WHAT THE EXERCISE ASKS: Please return every line in the entries below with the word "целью" in it.

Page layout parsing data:
──────

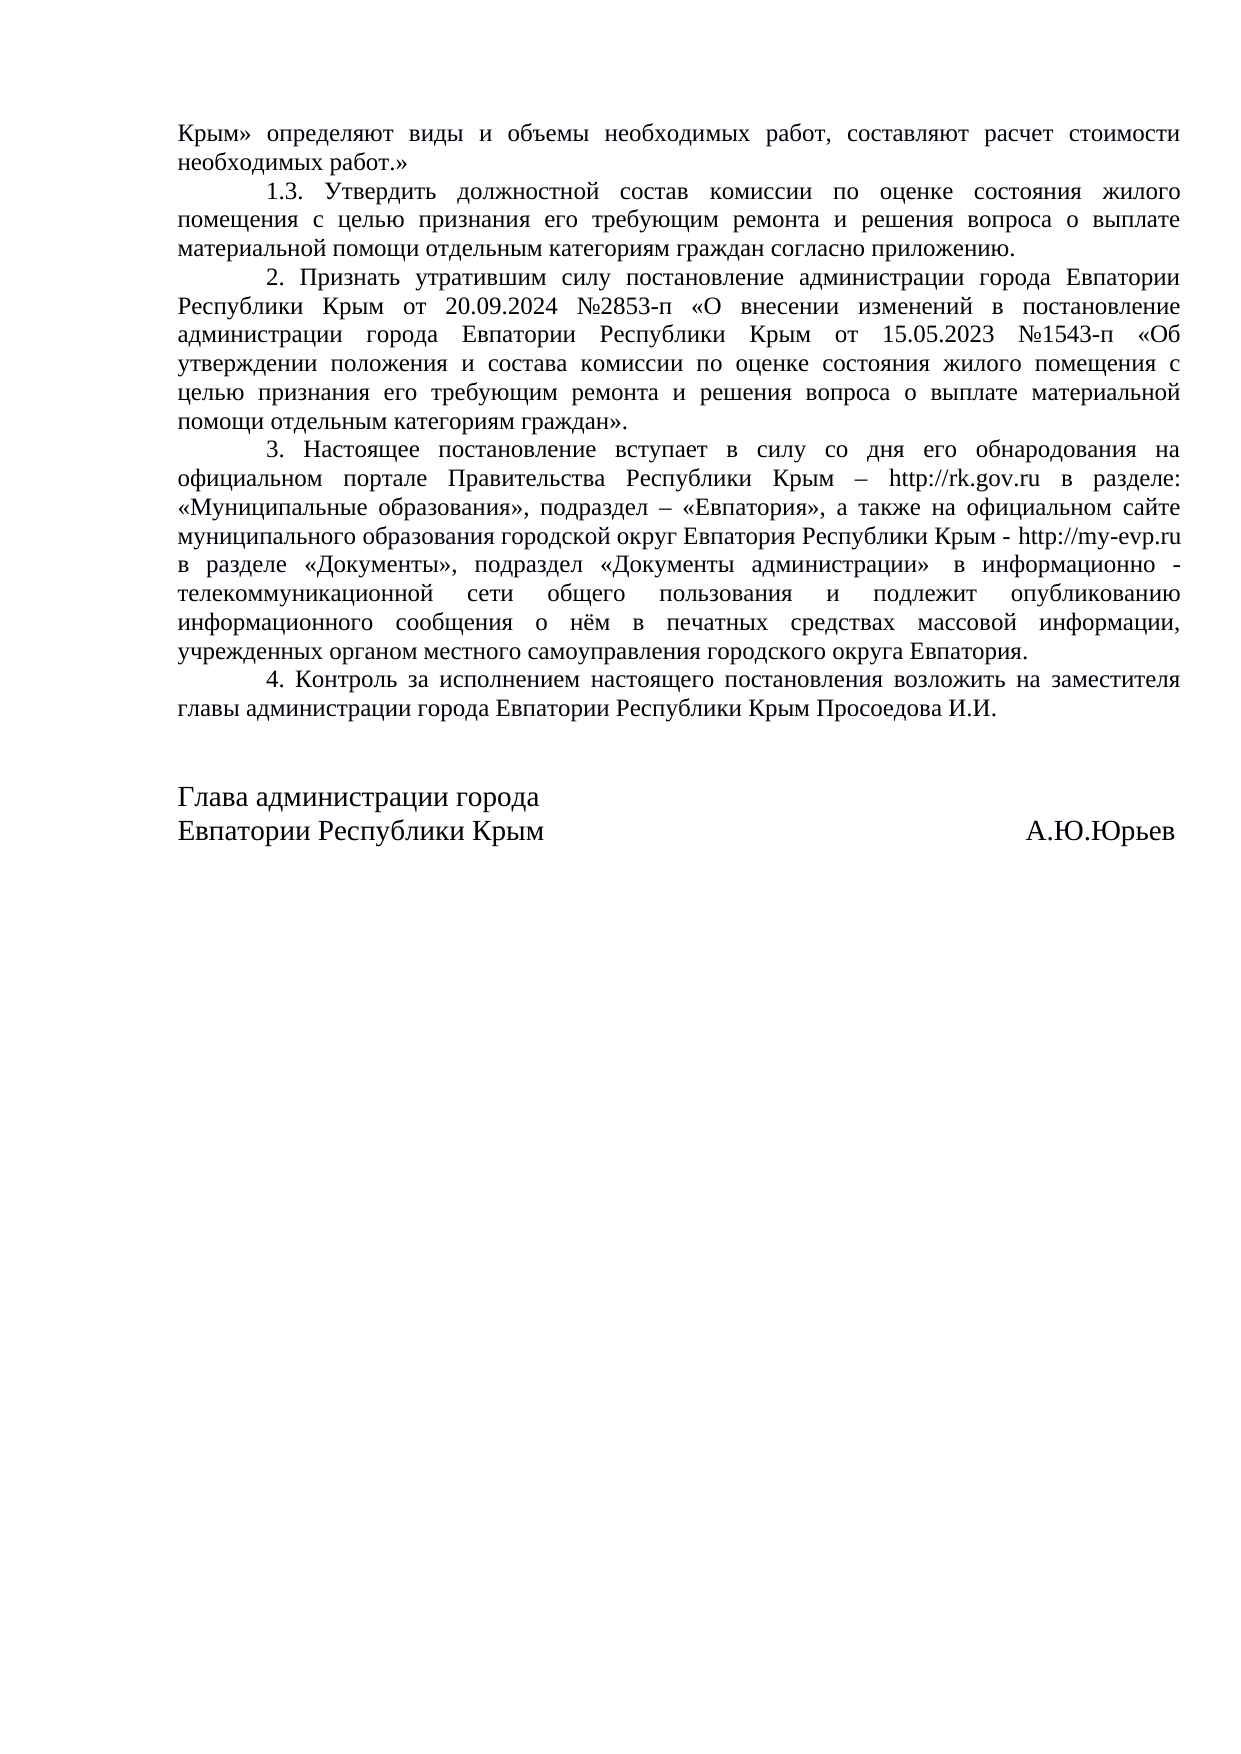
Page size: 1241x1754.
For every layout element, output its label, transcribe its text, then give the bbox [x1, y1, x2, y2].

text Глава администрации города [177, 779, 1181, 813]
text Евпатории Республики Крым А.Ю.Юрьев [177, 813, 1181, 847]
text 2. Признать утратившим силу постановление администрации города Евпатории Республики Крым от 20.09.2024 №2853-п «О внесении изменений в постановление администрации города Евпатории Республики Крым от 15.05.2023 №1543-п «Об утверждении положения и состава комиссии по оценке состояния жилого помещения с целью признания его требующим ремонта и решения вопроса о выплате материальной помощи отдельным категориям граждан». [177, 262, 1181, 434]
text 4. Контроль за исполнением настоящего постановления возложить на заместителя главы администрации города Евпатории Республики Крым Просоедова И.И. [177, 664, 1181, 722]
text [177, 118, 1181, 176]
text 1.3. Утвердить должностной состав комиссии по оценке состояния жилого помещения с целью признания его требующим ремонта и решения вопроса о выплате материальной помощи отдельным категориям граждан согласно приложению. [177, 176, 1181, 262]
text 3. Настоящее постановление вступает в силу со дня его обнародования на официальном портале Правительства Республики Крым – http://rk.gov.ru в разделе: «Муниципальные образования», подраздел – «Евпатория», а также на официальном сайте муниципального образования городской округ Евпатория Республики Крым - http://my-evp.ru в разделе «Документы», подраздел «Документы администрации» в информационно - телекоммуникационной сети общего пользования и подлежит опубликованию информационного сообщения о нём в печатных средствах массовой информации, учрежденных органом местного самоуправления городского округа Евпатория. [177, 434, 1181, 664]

──────

RESULT:
text 2. Признать утратившим силу постановление администрации города Евпатории Республики Крым от 20.09.2024 №2853-п «О внесении изменений в постановление администрации города Евпатории Республики Крым от 15.05.2023 №1543-п «Об утверждении положения и состава комиссии по оценке состояния жилого помещения с целью признания его требующим ремонта и решения вопроса о выплате материальной помощи отдельным категориям граждан». [177, 262, 1181, 434]
text 1.3. Утвердить должностной состав комиссии по оценке состояния жилого помещения с целью признания его требующим ремонта и решения вопроса о выплате материальной помощи отдельным категориям граждан согласно приложению. [177, 176, 1181, 262]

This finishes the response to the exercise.